**Source extract:**

↓

Monday, August 12, 2013

Ancient Civilizations - Siem Reap, Angkor Wat and Cambodia


Deja vu!  Angkor Wat or Chichen Itza?


Fascinating how so many cultures rose to great heights, with hundreds of thousands of constituents and remarkable technological advances – only to fairly abruptly abandon those complex societies and vanish from the face of the earth.
 
Somehow I thought Angkor Wat would be one of a kind, but it immediately reminded me of  temples and architecture half a planet away in current day Mexico – the grand pyramid of Chichen Itza in the Yucatan.  The heat was as tropical and the flora thriving there was similar – bougainvilla and hibiscus in a mass of overpowering jungle.  The major temples both sit in a grand landscape - with ball fields and astronomical buildings in one, and libraries and altars in the other.  Both have snakes entwined on their structures -  the cobra, and the rattlesnake.

However, this was a Hindu/Buddhist temple (there are arguments as to who came first, but the toppled heads of the Buddha bespoke a Hindu takeover).







Another type of statue supplanted those of the Buddha as well  - the ‘linga’ or phallic statues.  Must say  when you’ve seen one, you’ve seen them all - apparently you can visit a mountain temple with literally hundreds of massive peni thrusting skyward...I passed.  




 
The earliest temples are dated around 900, like the one to the right, although the civilization rose in power in the late 1100’s and reached its zenith in the 1200’s.





Weaving in and out of the ruins, we didn't have time for all 76, and hit the high spots - me with a gleeful grin that seemed permanent.

 
 
 
We arrived at Ta Prohm through the jungle - the back way (Vuttha said that he could park the motorcycle inside the grounds this way - that the tourist police would stop him coming in the front).  What a treat!  Slipping along the outskirts of the complex was delicious - arriving to this sight.  Built in the mid-1200's, the tree seen overtaking the structure is 300 years old!

↑

Records in a dataset:
↓

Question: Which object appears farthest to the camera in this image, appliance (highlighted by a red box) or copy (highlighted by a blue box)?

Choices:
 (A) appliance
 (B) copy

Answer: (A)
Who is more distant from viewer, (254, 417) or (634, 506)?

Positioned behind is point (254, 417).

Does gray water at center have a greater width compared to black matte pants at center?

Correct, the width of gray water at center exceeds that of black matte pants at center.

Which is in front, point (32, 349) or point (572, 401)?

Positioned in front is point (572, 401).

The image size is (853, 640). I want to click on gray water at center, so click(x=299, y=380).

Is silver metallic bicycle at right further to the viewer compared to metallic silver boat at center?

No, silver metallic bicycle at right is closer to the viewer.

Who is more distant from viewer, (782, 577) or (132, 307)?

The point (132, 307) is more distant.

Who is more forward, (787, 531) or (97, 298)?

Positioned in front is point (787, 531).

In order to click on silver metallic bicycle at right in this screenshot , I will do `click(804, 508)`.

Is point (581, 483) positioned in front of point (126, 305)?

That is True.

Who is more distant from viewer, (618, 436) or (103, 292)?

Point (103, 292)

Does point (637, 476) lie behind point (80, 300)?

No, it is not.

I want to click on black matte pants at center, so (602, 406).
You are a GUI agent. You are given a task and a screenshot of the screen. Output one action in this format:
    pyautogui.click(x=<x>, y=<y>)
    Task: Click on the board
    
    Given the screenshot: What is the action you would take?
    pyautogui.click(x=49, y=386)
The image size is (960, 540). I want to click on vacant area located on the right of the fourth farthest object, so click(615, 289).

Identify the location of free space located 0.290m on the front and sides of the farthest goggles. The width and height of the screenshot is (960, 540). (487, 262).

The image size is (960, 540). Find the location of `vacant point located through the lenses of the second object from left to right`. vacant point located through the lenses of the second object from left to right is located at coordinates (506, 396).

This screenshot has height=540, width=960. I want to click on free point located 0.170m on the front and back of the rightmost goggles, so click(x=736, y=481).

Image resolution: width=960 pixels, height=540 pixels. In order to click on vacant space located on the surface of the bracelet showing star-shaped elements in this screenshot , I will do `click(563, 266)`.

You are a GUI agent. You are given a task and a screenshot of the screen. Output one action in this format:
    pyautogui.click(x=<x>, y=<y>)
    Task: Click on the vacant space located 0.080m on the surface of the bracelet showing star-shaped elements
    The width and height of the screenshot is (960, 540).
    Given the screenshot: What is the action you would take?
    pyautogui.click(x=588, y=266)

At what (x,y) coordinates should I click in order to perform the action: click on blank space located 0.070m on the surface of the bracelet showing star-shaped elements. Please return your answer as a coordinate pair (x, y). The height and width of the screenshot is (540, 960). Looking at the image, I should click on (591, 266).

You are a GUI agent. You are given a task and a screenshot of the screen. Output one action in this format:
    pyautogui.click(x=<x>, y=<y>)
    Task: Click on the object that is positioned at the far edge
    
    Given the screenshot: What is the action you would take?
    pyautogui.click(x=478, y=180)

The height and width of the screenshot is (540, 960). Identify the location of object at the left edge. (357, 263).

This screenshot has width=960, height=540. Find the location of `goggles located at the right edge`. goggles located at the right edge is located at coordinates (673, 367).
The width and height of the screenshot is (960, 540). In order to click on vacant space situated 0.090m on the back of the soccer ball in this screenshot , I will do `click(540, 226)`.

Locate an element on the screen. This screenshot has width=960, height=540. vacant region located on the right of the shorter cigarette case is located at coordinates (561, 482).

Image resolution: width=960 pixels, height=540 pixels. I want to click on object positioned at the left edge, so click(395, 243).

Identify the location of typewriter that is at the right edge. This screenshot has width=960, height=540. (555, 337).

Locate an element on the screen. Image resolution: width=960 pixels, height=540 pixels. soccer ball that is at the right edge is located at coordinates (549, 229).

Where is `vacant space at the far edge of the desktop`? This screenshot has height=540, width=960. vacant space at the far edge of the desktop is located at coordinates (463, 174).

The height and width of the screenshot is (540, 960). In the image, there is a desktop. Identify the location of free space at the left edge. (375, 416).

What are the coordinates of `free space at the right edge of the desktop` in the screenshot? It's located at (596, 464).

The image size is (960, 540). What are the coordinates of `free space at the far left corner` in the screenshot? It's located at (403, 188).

↑

**Problems to solve:**
a. Condense the paragraph of the Angkor Wat blog post that begins "We arrived at Ta Prohm" into a short bulleted list of its main facts.
b. Extract the listing word for word, beginning with its first line and stopping after the line that contains "The image size is (853, 640).".

**Outputs for the tasks:**
a.
- The arrival at Ta Prohm came through the jungle, by the back way.
- Vuttha said that this route let him park the motorcycle inside the grounds, because the tourist police would stop him at the front.
- Moving along the outskirts of the complex led to the view of the site.
- Ta Prohm was built in the mid-1200s.
- The tree seen overtaking the structure is 300 years old.

b.
Question: Which object appears farthest to the camera in this image, appliance (highlighted by a red box) or copy (highlighted by a blue box)?

Choices:
 (A) appliance
 (B) copy

Answer: (A)
Who is more distant from viewer, (254, 417) or (634, 506)?

Positioned behind is point (254, 417).

Does gray water at center have a greater width compared to black matte pants at center?

Correct, the width of gray water at center exceeds that of black matte pants at center.

Which is in front, point (32, 349) or point (572, 401)?

Positioned in front is point (572, 401).

The image size is (853, 640). I want to click on gray water at center, so click(x=299, y=380).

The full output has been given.